#### Directive:
Transcribe all of the text in the material verbatim, preserving the original line breaks.

#### Information:
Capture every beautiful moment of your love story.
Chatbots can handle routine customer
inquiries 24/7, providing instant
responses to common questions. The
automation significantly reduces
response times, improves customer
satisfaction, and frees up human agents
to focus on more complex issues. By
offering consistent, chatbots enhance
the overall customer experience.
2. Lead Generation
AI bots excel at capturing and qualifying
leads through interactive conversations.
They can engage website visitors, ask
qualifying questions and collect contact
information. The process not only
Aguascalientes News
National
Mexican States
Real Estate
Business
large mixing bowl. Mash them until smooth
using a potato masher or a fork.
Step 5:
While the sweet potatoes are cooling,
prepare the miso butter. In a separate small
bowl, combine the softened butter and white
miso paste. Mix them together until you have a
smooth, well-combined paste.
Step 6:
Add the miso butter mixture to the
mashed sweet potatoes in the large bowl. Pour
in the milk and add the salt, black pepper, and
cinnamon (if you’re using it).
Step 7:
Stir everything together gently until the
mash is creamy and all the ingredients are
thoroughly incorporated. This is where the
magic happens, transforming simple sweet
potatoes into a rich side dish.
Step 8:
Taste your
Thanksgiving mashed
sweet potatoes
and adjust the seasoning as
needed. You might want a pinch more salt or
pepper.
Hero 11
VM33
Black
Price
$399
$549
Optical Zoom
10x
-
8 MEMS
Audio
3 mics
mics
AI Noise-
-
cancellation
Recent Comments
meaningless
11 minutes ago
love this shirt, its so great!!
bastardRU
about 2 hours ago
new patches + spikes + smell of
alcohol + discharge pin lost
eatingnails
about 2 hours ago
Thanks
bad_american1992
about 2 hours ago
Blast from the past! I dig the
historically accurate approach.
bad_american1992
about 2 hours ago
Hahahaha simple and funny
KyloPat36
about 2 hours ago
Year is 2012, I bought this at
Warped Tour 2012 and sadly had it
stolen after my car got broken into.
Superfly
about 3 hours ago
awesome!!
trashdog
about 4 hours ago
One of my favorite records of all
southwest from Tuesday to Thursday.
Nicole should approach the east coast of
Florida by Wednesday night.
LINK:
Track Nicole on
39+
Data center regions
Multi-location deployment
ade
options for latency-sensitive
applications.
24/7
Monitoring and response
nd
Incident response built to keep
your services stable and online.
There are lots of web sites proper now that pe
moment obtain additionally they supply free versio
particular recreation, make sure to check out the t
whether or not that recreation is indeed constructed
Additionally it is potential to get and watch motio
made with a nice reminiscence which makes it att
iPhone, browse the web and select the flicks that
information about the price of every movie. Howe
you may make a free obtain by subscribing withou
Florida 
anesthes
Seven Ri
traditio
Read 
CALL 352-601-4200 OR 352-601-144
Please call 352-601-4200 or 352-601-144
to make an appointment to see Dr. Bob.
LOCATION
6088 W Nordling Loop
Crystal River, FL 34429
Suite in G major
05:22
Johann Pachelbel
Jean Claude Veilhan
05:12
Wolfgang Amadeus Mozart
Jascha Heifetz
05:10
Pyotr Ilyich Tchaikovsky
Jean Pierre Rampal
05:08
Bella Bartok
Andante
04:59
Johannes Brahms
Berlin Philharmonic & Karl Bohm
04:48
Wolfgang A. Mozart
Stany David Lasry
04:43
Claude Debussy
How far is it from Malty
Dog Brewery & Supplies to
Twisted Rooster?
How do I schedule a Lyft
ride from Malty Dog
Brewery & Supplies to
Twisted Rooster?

#### Result of the task:
Capture every beautiful moment of your love story.
Chatbots can handle routine customer
inquiries 24/7, providing instant
responses to common questions. The
automation significantly reduces
response times, improves customer
satisfaction, and frees up human agents
to focus on more complex issues. By
offering consistent, chatbots enhance
the overall customer experience.
2. Lead Generation
AI bots excel at capturing and qualifying
leads through interactive conversations.
They can engage website visitors, ask
qualifying questions and collect contact
information. The process not only
Aguascalientes News
National
Mexican States
Real Estate
Business
large mixing bowl. Mash them until smooth
using a potato masher or a fork.
Step 5:
While the sweet potatoes are cooling,
prepare the miso butter. In a separate small
bowl, combine the softened butter and white
miso paste. Mix them together until you have a
smooth, well-combined paste.
Step 6:
Add the miso butter mixture to the
mashed sweet potatoes in the large bowl. Pour
in the milk and add the salt, black pepper, and
cinnamon (if you’re using it).
Step 7:
Stir everything together gently until the
mash is creamy and all the ingredients are
thoroughly incorporated. This is where the
magic happens, transforming simple sweet
potatoes into a rich side dish.
Step 8:
Taste your
Thanksgiving mashed
sweet potatoes
and adjust the seasoning as
needed. You might want a pinch more salt or
pepper.
Hero 11
VM33
Black
Price
$399
$549
Optical Zoom
10x
-
8 MEMS
Audio
3 mics
mics
AI Noise-
-
cancellation
Recent Comments
meaningless
11 minutes ago
love this shirt, its so great!!
bastardRU
about 2 hours ago
new patches + spikes + smell of
alcohol + discharge pin lost
eatingnails
about 2 hours ago
Thanks
bad_american1992
about 2 hours ago
Blast from the past! I dig the
historically accurate approach.
bad_american1992
about 2 hours ago
Hahahaha simple and funny
KyloPat36
about 2 hours ago
Year is 2012, I bought this at
Warped Tour 2012 and sadly had it
stolen after my car got broken into.
Superfly
about 3 hours ago
awesome!!
trashdog
about 4 hours ago
One of my favorite records of all
southwest from Tuesday to Thursday.
Nicole should approach the east coast of
Florida by Wednesday night.
LINK:
Track Nicole on
39+
Data center regions
Multi-location deployment
ade
options for latency-sensitive
applications.
24/7
Monitoring and response
nd
Incident response built to keep
your services stable and online.
There are lots of web sites proper now that pe
moment obtain additionally they supply free versio
particular recreation, make sure to check out the t
whether or not that recreation is indeed constructed
Additionally it is potential to get and watch motio
made with a nice reminiscence which makes it att
iPhone, browse the web and select the flicks that
information about the price of every movie. Howe
you may make a free obtain by subscribing withou
Florida 
anesthes
Seven Ri
traditio
Read 
CALL 352-601-4200 OR 352-601-144
Please call 352-601-4200 or 352-601-144
to make an appointment to see Dr. Bob.
LOCATION
6088 W Nordling Loop
Crystal River, FL 34429
Suite in G major
05:22
Johann Pachelbel
Jean Claude Veilhan
05:12
Wolfgang Amadeus Mozart
Jascha Heifetz
05:10
Pyotr Ilyich Tchaikovsky
Jean Pierre Rampal
05:08
Bella Bartok
Andante
04:59
Johannes Brahms
Berlin Philharmonic & Karl Bohm
04:48
Wolfgang A. Mozart
Stany David Lasry
04:43
Claude Debussy
How far is it from Malty
Dog Brewery & Supplies to
Twisted Rooster?
How do I schedule a Lyft
ride from Malty Dog
Brewery & Supplies to
Twisted Rooster?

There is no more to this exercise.